* _Your goal_:
Go through the entries one line at a time, and gather every line that has the word "pixel".

Stored data:
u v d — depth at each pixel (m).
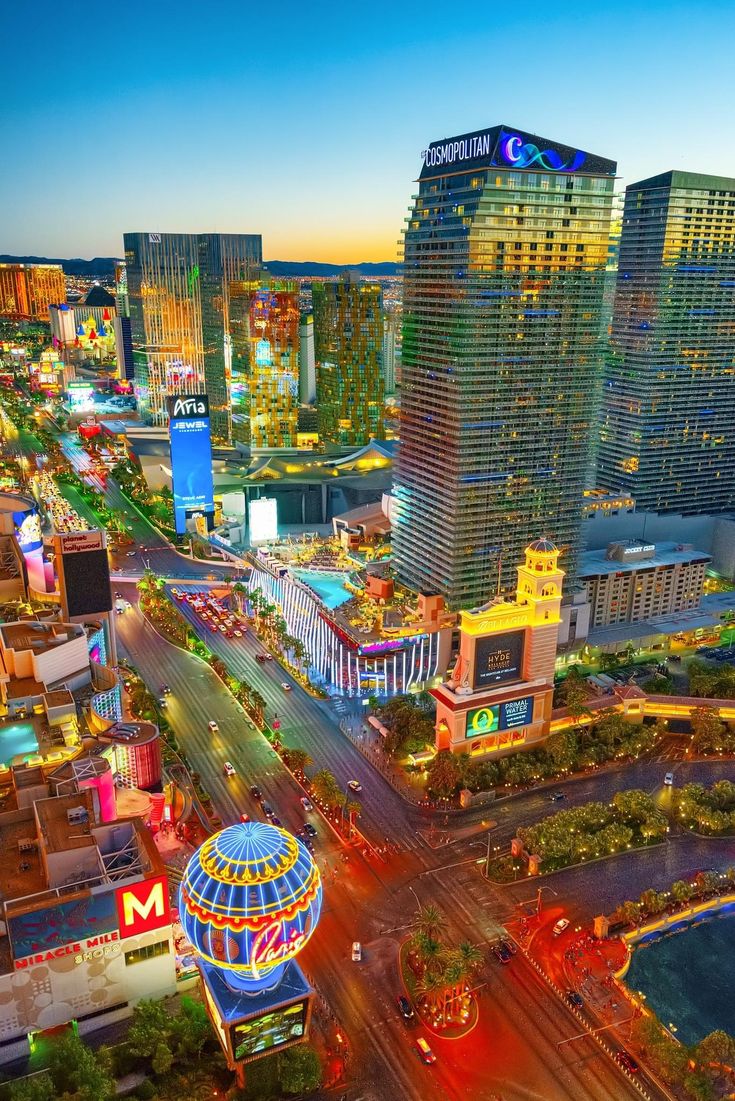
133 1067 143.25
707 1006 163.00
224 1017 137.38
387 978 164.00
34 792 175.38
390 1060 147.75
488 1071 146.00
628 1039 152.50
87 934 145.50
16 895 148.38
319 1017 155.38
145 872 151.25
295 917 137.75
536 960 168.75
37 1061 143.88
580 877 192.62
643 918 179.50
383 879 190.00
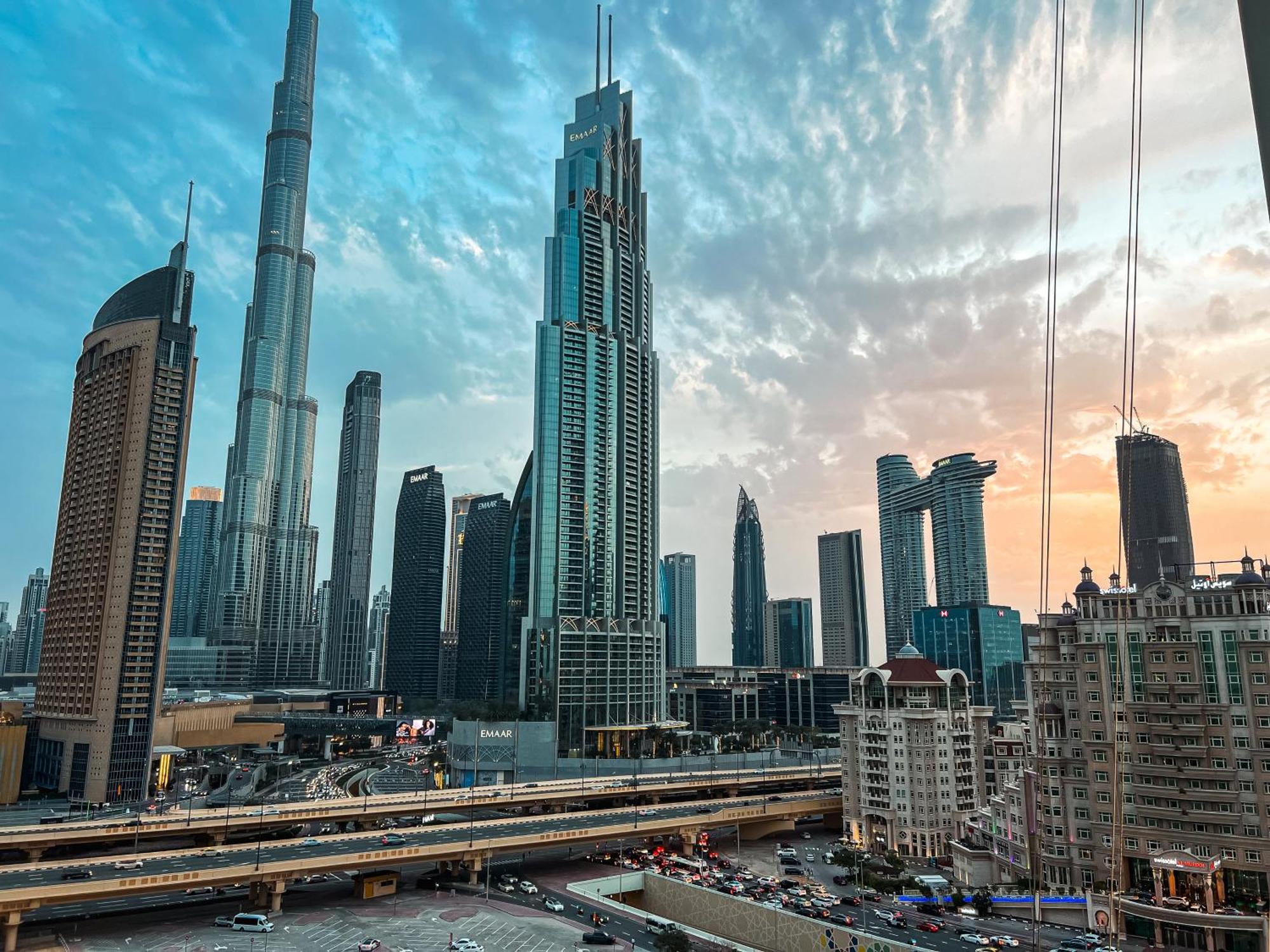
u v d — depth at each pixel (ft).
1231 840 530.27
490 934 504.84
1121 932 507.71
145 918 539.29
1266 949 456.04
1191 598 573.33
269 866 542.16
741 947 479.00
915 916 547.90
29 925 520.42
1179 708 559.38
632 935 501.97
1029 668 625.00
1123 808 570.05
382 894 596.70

* _Solution to this exercise_:
u v d — depth at each pixel (m).
u v d — depth at each pixel (ft).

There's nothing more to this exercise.